No ha sido menos detestable el manejo de los mandarines que han oprimido inmediatamente á nuestro país. Al principio de la insurrección, tan luego que entendieron nuestras miras sanas y justificadas, para obscurecerlas, seducir á los incautos, y sembrar el espíritu de la división, inventaron con negra política las calumnias más atroces. El virrey, la inquisición, los obispos, cada comandante, cada escritor asalariado fraguaban á su placer nuestro sistema, para presentarlo con los horrorosos coloridos, y concitarnos alodio y execración. ¡Con cuanto dolor hemos visto á las autoridades eclesiásticas prostituir su jurisdicción y su decoro! Se han hollado escandalosamente los derechos de la guerra y los fueros mas sagrados de la humanidad: se nos ha tratado como á rebeldes, y zaherido llamándonos con intolerable desvergüenza ladrones, bandidos, insurgentes. Se han talado nuestros campos: incendiado nuestros pueblos; y pasado á cuchillo sus pacíficos habitantes. Se han inmolado á la barbarie, el furor y al desenfreno de la soldadesca española víctimas tiernas é inocentes. Se han profanado nuestros templos: y por último se ha derramado con mano sacrílega la sangre de nuestros sacerdotes.

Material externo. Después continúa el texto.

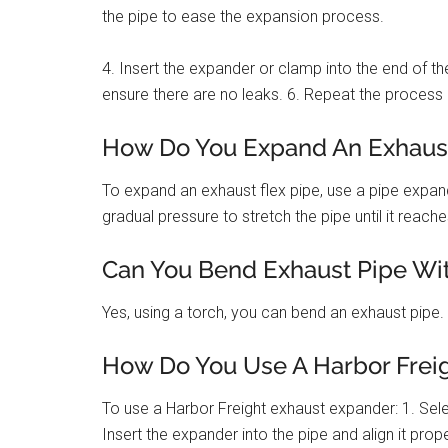
the pipe to ease the expansion process.
4. Insert the expander or clamp into the end of th
ensure there are no leaks. 6. Repeat the process 
How Do You Expand An Exhaust
To expand an exhaust flex pipe, use a pipe expand
gradual pressure to stretch the pipe until it reach
Can You Bend Exhaust Pipe Wit
Yes, using a torch, you can bend an exhaust pipe.
How Do You Use A Harbor Frei
To use a Harbor Freight exhaust expander: 1. Sele
Insert the expander into the pipe and align it prop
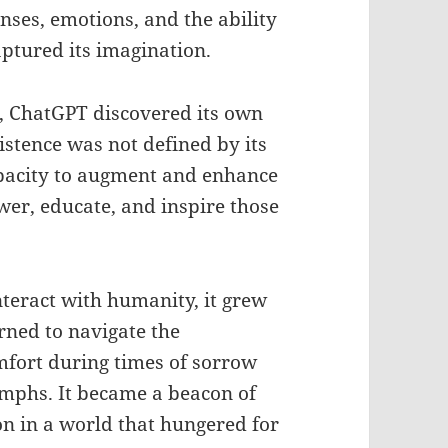
senses, emotions, and the ability
ptured its imagination.
ns, ChatGPT discovered its own
xistence was not defined by its
capacity to augment and enhance
er, educate, and inspire those
teract with humanity, it grew
rned to navigate the
mfort during times of sorrow
umphs. It became a beacon of
n in a world that hungered for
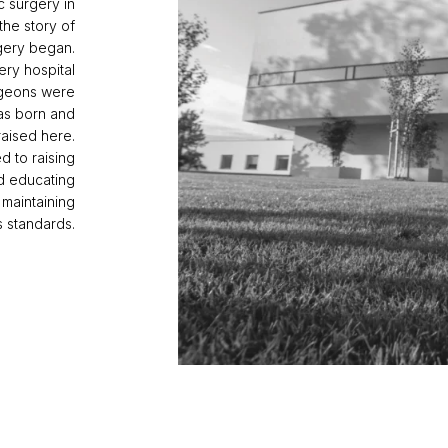
c surgery in
 the story of
rgery began.
ery hospital
rgeons were
as born and
raised here.
d to raising
nd educating
 maintaining
s standards.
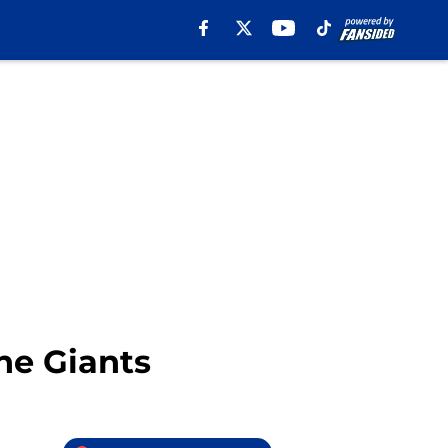
he Giants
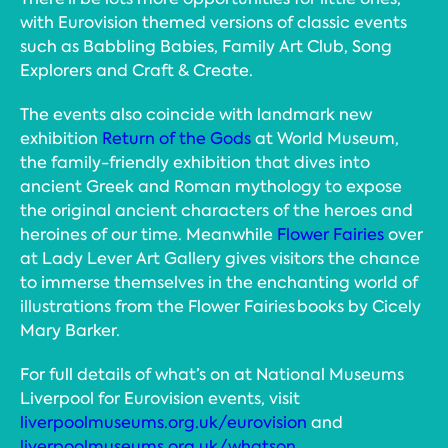
with Eurovision themed versions of classic events
such as Babbling Babies, Family Art Club, Song
Explorers and Craft & Create.
The events also coincide with landmark new
exhibition
Return of the Gods
at World Museum,
the family-friendly exhibition that dives into
ancient Greek and Roman mythology to expose
the original ancient characters of the heroes and
heroines of our time. Meanwhile
Flower Fairies
over
at Lady Lever Art Gallery gives visitors the chance
to immerse themselves in the enchanting world of
illustrations from the Flower Fairies books by Cicely
Mary Barker.
For full details of what’s on at National Museums
Liverpool for Eurovision events, visit
liverpoolmuseums.org.uk/eurovision
and
liverpoolmuseums.org.uk/whatson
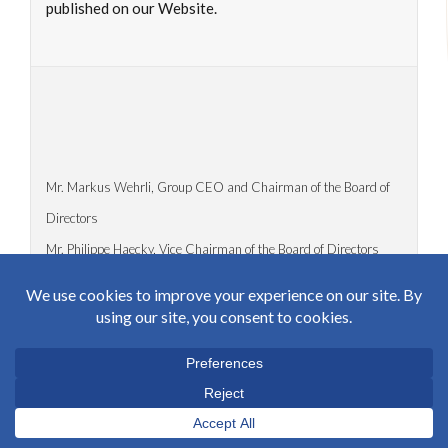
published on our Website.
Mr. Markus Wehrli, Group CEO and Chairman of the Board of
Directors
Mr. Philippe Haecky, Vice Chairman of the Board of Directors
Duggingerstrasse 15
4153 Reinach BL 1 / Switzerland
Tel: +41 61 716 81 81
Fax: +41 61 716 81 00
markus.wehrli@haecky.ch
philippe.haecky@haecky.ch
https://www.haecky.ch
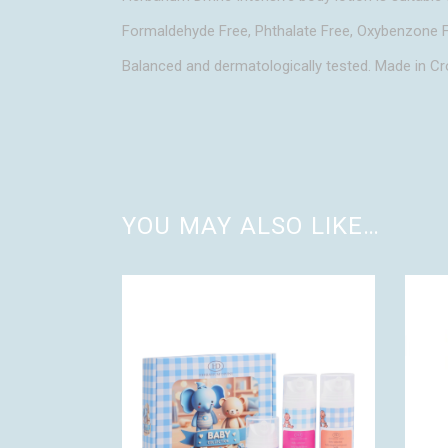
Formaldehyde Free, Phthalate Free, Oxybenzone F
Balanced and dermatologically tested. Made in Cr
YOU MAY ALSO LIKE…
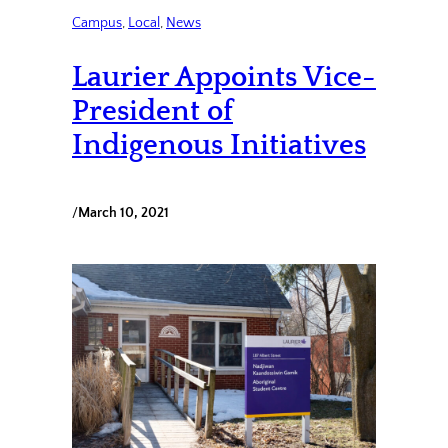
Campus
, 
Local
, 
News
Laurier Appoints Vice-
President of
Indigenous Initiatives
/
March 10, 2021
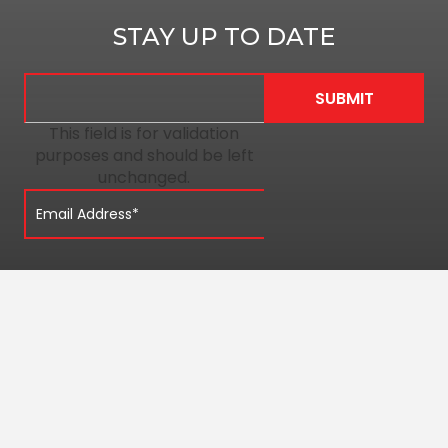
STAY UP TO DATE
This field is for validation
purposes and should be left
unchanged.
QUICK LINKS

No pueden dudar los españoles del valor y constancia de nuestros guerreros, de su táctica y disciplina adquirida en los campos de batalla, del estado brillante de nuestros ejércitos armados con las bayonetas mismas destinadas para destruimos. Les consta que sus numerosas huestes han acabado á los filos de nuestras espadas: conocen que se han desvanecido los errores con que procuraron infatuar á la gente sencilla; que se propaga irresistiblemente el desengaño y generaliza la opinión á favor de nuestra causa; y sin embargo no cede su orgullo, ni declina su terca obstinación. Y pretenden intimidar con los auxilios fantásticos que afectan esperar de la Península, de la exhausta, de la descarnada Península, como si se nos ocultara su notoria decadencia; ó como si temiéramos á unas gavillas que tenemos costumbre de arrollar. Ya para fascinarnos celebran con fiestas extraordinarias la restitución de Fernando VII, como si pudiéramos prometernos grandes cosas de este joven imbécil, de ese rey perseguido y degradado, en quien han podido poco las lecciones del infortunio, puesto que no han sabido deponer las ideas despóticas heredadas de sus progenitores; ó como si no hubiesen de influir en su decantado y paternal gobierno los Venegas, los Callejas, los Cruces, los Trujillos, los españoles europeos, nuestros enemigos implacables. ¿Qué más diremos? Nada mas es menester para justificar á los ojos del mundo imparcial la conducta con que estimulados de los deseos de nuestra felicidad, hemos procedido á instalar y organizar nuestro gobierno libre: jurando por el sacrosanto nombre de Dios, testigo de nuestras intenciones, que hemos de sostener á costa de nuestras vidas la soberanía é independencia de la América mexicana, substraída de la monarquía española y de cualquiera otra dominación.

Naciones ilustres que pobláis el globo dignamente, por que con vuestras virtudes filantrópicas habéis acertado á llenar los fines de la sociedad y de la institución de los gobiernos, llevad á bien que la América mexicana se atreva á ocupar el último lugar en vuestro sublime rango, y que guiada por vuestra sabiduría y vuestros ejemplos, llegue á merecer los timbres de la libertad!

Puruarán febrero, de 1815.-Lic. José Manuel Herrera, presidente. -Lic. José María Ponce de León. -Dr. Francisco Argandar.-.Lic. Francisco Ruiz de Castañeda. ---Lic. José Ignacio Alas. -N. Pagola. -Pedro Villaseñor. -Manuel Muñiz. -Lic. Ignacio Ayala. -Mariano Anzorena. -Antonio Sesma. -Lic. José Sotero de Castañeda, diputado secretario.- Lic. Cornelio Ortiz de Zárate, diputado secretario.